→ Job item
Reproduce word for word the lines of the items, starting with the line that contains "proyectos escolares o" and continuing through the line that contains "構扼殺音樂創作的可能性", with both of those lines included. Leave the pictures out of your answer.

Stored entries
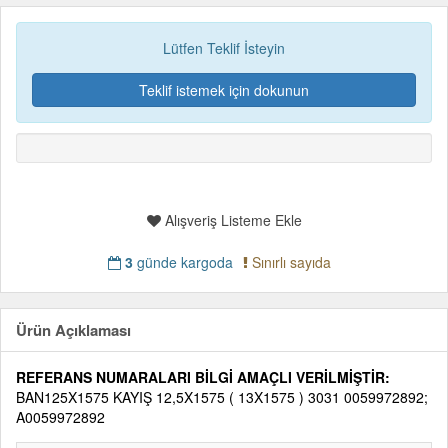
Lütfen Teklif İsteyin
Teklif istemek için dokunun
Alışveriş Listeme Ekle
3
günde kargoda
Sınırlı sayıda
Ürün Açıklaması
REFERANS NUMARALARI BİLGİ AMAÇLI VERİLMİŞTİR:
BAN125X1575 KAYIŞ 12,5X1575 ( 13X1575 ) 3031 0059972892;
A0059972892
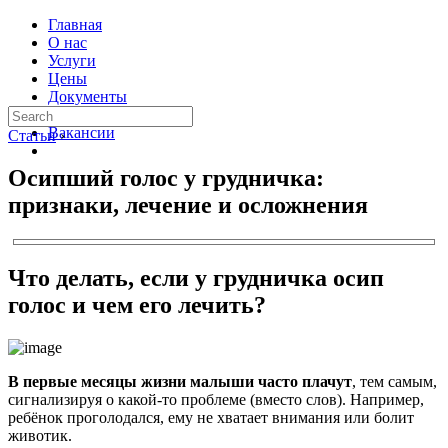
Главная
О нас
Услуги
Цены
Документы
Контакты
Вакансии
Статьи
›
Осипший голос у грудничка:
признаки, лечение и осложнения
Что делать, если у грудничка осип
голос и чем его лечить?
В первые месяцы жизни малыши часто плачут
, тем самым,
сигнализируя о какой-то проблеме (вместо слов). Например,
ребёнок проголодался, ему не хватает внимания или болит
животик.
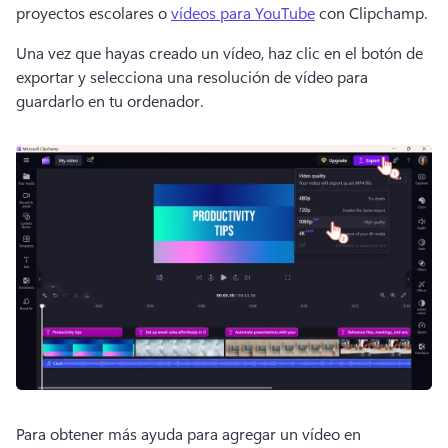
proyectos escolares o 
vídeos para YouTube
 con Clipchamp. 
Una vez que hayas creado un vídeo, haz clic en el botón de 
exportar y selecciona una resolución de vídeo para 
guardarlo en tu ordenador. 
Para obtener más ayuda para agregar un vídeo en 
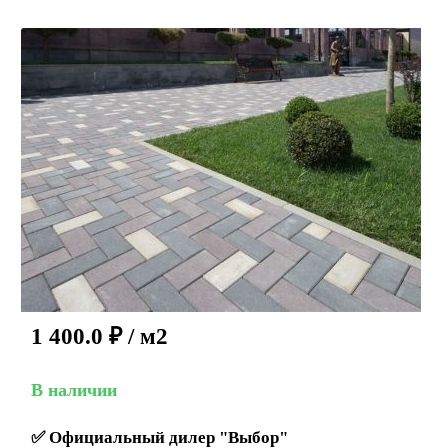
1 400.0
₽
/ м2
В наличии
✅
Официальный дилер "Выбор"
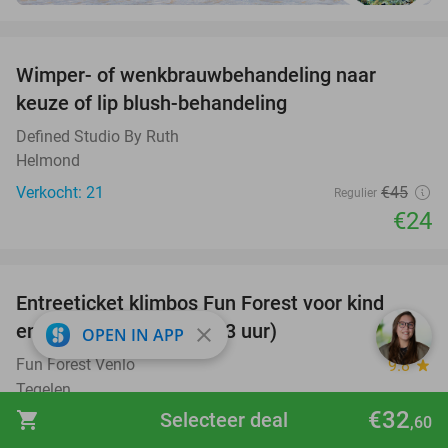
favorite_border
Wimper- of wenkbrauwbehandeling naar
47%
keuze of lip blush-behandeling
Defined Studio By Ruth
Helmond
Verkocht: 21
€45
Regulier
€24
favorite_border
Entreeticket klimbos Fun Forest voor kind
20%
en/of volwassene (2 of 3 uur)
close
OPEN IN APP
Fun Forest Venlo
9.8
star
Tegelen
€32
shopping_cart
Selecteer deal
Verkocht: 2.251
€20
,60
Regulier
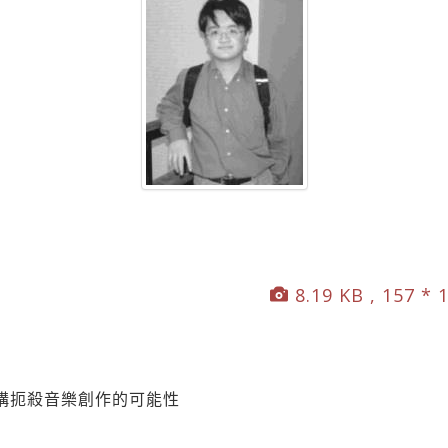
8.19 KB , 157 * 
構扼殺音樂創作的可能性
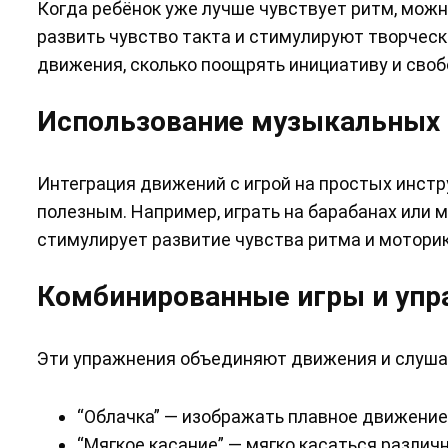
Когда ребёнок уже лучше чувствует ритм, мо
развить чувство такта и стимулируют творчес
движения, сколько поощрять инициативу и сво
Использование музыкальных 
Интеграция движений с игрой на простых инст
полезным. Например, играть на барабанах или 
стимулирует развитие чувства ритма и моторик
Комбинированные игры и уп
Эти упражнения объединяют движения и слуша
“Облачка” — изображать плавное движение,
“Мягкое касание” — мягко касаться разли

→ Response
proyectos escolares o 
vídeos para YouTube
 con Clipchamp. 
Una vez que hayas creado un vídeo, haz clic en el botón de 
exportar y selecciona una resolución de vídeo para 
guardarlo en tu ordenador. 
Para obtener más ayuda para agregar un vídeo en 
1 400.0
₽
/ м2
В наличии
✅
Официальный дилер "Выбор"
favorite_border
Wimper- of wenkbrauwbehandeling naar
47%
keuze of lip blush-behandeling
Defined Studio By Ruth
Helmond
Verkocht: 21
€45
Regulier
€24
favorite_border
Entreeticket klimbos Fun Forest voor kind
20%
en/of volwassene (2 of 3 uur)
close
OPEN IN APP
Fun Forest Venlo
9.8
star
Tegelen
€32
shopping_cart
Selecteer deal
Verkocht: 2.251
€20
,60
Regulier
8.19 KB , 157 * 
構扼殺音樂創作的可能性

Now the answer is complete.